Kids this age can usually read so work with simply written recipes.
•Pasta such as lasagna or mac and cheese
Ages 9 to 12
Children at this stage can make an entire meal from recipe selection to serving. Stay in the kitchen until your child has exhibited competence and an understanding of kitchen safety.
•Teach them how to make a grocery list from recipes.
•Review oven and stove safety.
•Practice knife skills such as how to chop, dice and mince.
•Teach about food safety such as how chicken and eggs can cause salmonella, and how to store fruits, vegetables and cooked foods for safety and longevity.
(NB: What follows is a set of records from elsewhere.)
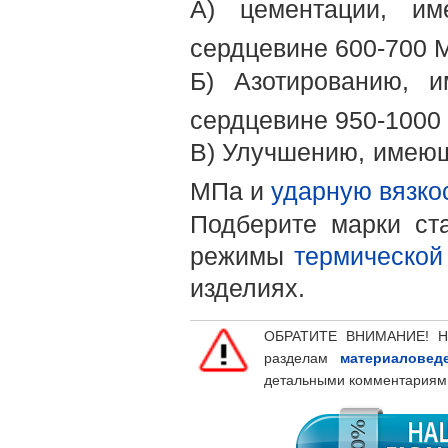
А) цементации, 
сердцевине 600-700 
Б) Азотированию,
сердцевине 950-1000
В) Улучшению, име
МПа и
ударную вязко
Подберите марки ст
режимы
термической
изделиях.
ОБРАТИТЕ ВНИМАНИЕ! Н
разделам
материаловед
детальными комментариям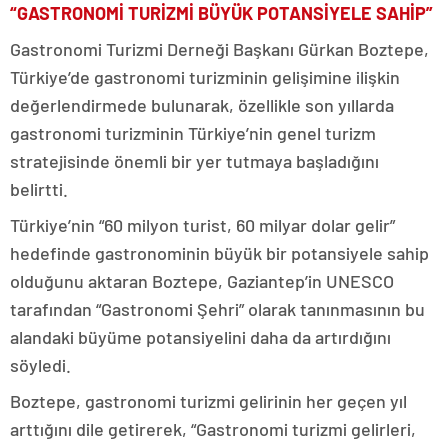
“GASTRONOMİ TURİZMİ BÜYÜK POTANSİYELE SAHİP”
Gastronomi Turizmi Derneği Başkanı Gürkan Boztepe,
Türkiye’de gastronomi turizminin gelişimine ilişkin
değerlendirmede bulunarak, özellikle son yıllarda
gastronomi turizminin Türkiye’nin genel turizm
stratejisinde önemli bir yer tutmaya başladığını
belirtti.
Türkiye’nin “60 milyon turist, 60 milyar dolar gelir”
hedefinde gastronominin büyük bir potansiyele sahip
olduğunu aktaran Boztepe, Gaziantep’in UNESCO
tarafından “Gastronomi Şehri” olarak tanınmasının bu
alandaki büyüme potansiyelini daha da artırdığını
söyledi.
Boztepe, gastronomi turizmi gelirinin her geçen yıl
arttığını dile getirerek, “Gastronomi turizmi gelirleri,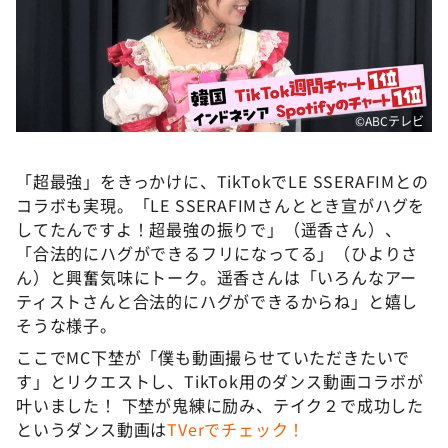
©ABCテレビ
「超最強」をきっかけに、TikTokでLE SSERAFIMとの
コラボも実現。「LE SSERAFIMさんととき宣がハグを
してたんですよ！超最強の振りで」（遥香さん）、
「合法的にハグができるフリになってる」（ひよりさ
ん）と興奮気味にトーク。遥香さんは「いろんなアー
ティストさんと合法的にハグができるからね」と嬉し
そうな様子。
ここでMC下埜が「僕も動画撮らせていただきたいで
す」とリクエストし、TikTok用のダンス動画コラボが
叶いました！ 下埜が鬼練に励み、テイク２で成功した
というダンス動画は
TVerでチェック！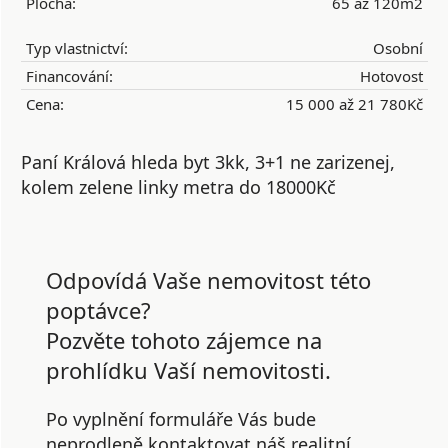
Plocha:
65 až 120m2
Typ vlastnictví:
Osobní
Financování:
Hotovost
Cena:
15 000 až 21 780Kč
Paní Králová hleda byt 3kk, 3+1 ne zarizenej,
kolem zelene linky metra do 18000Kč
Odpovídá Vaše nemovitost této
poptávce?
Pozvěte tohoto zájemce na
prohlídku Vaší nemovitosti.
Po vyplnění formuláře Vás bude
neprodleně kontaktovat náš realitní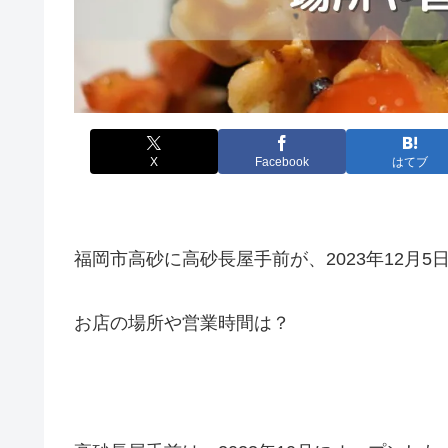
X
Facebook
はてブ
福岡市高砂に高砂長屋手前が、2023年12月
お店の場所や営業時間は？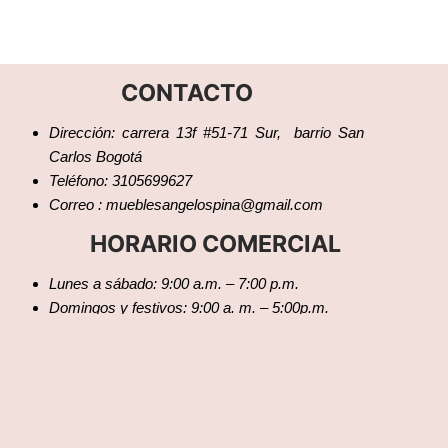
CONTACTO
Dirección: carrera 13f #51-71 Sur, barrio San
Carlos Bogotá
Teléfono: 3105699627
Correo : mueblesangelospina@gmail.com
HORARIO COMERCIAL
Lunes a sábado: 9:00 a.m. – 7:00 p.m.
Domingos y festivos: 9:00 a. m. – 5:00p.m.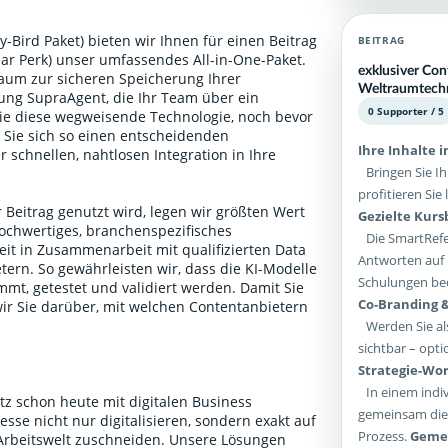
-Bird Paket) bieten wir Ihnen für einen Beitrag
BEITRAG
ular Perk) unser umfassendes All-in-One-Paket.
exklusiver Con
aum zur sicheren Speicherung Ihrer
Weltraumtechn
g SupraAgent, die Ihr Team über ein
0 Supporter / 5
Sie diese wegweisende Technologie, noch bevor
n Sie sich so einen entscheidenden
Ihre Inhalte 
 schnellen, nahtlosen Integration in Ihre
Bringen Sie Ih
profitieren Si
 Beitrag genutzt wird, legen wir größten Wert
Gezielte Kur
ochwertiges, branchenspezifisches
Die SmartRefer
it in Zusammenarbeit mit qualifizierten Data
Antworten auf 
ern. So gewährleisten wir, dass die KI-Modelle
Schulungen bed
mt, getestet und validiert werden. Damit Sie
Co-Branding &
wir Sie darüber, mit welchen Contentanbietern
.
Werden Sie als
sichtbar – opti
Strategie-Wor
In einem indiv
tz schon heute mit digitalen Business
gemeinsam die 
sse nicht nur digitalisieren, sondern exakt auf
Prozess.
Gemei
 Arbeitswelt zuschneiden. Unsere Lösungen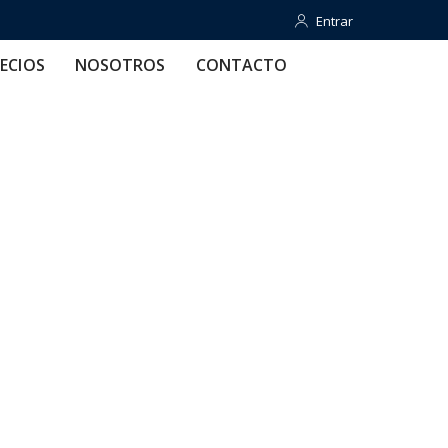
Entrar
Entrar
OTROS
CONTACTO
AYUDA
ECIOS
NOSOTROS
CONTACTO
If time is short, you might consider one of the meal prep services such as Blue Apron and Green Chef. My favorite tool for teaching kids to cook is a subscription service aimed at them, called Raddish. With a Raddish subscription, your child receives a monthly kit including three recipes, a cooking lesson, a new kitchen tool with instruction on how to use it, and fun dinner conversation starters. My daughter and I started subscribing when she was 4, and we are hooked.
If your child finds herself wanting more, consider a cooking schools (in the D.C. area, options include Tiny Chef, Cookology, Cozymeal and the Kitchen Studio). Many have parent-child classes, teen seminars, birthday parties and summer camps.
The earlier kids start cooking in the kitchen, the better they will be able to take care of themselves when they launch from your care. That’s my long-term motivation; the short-term hope is to have more help making dinner.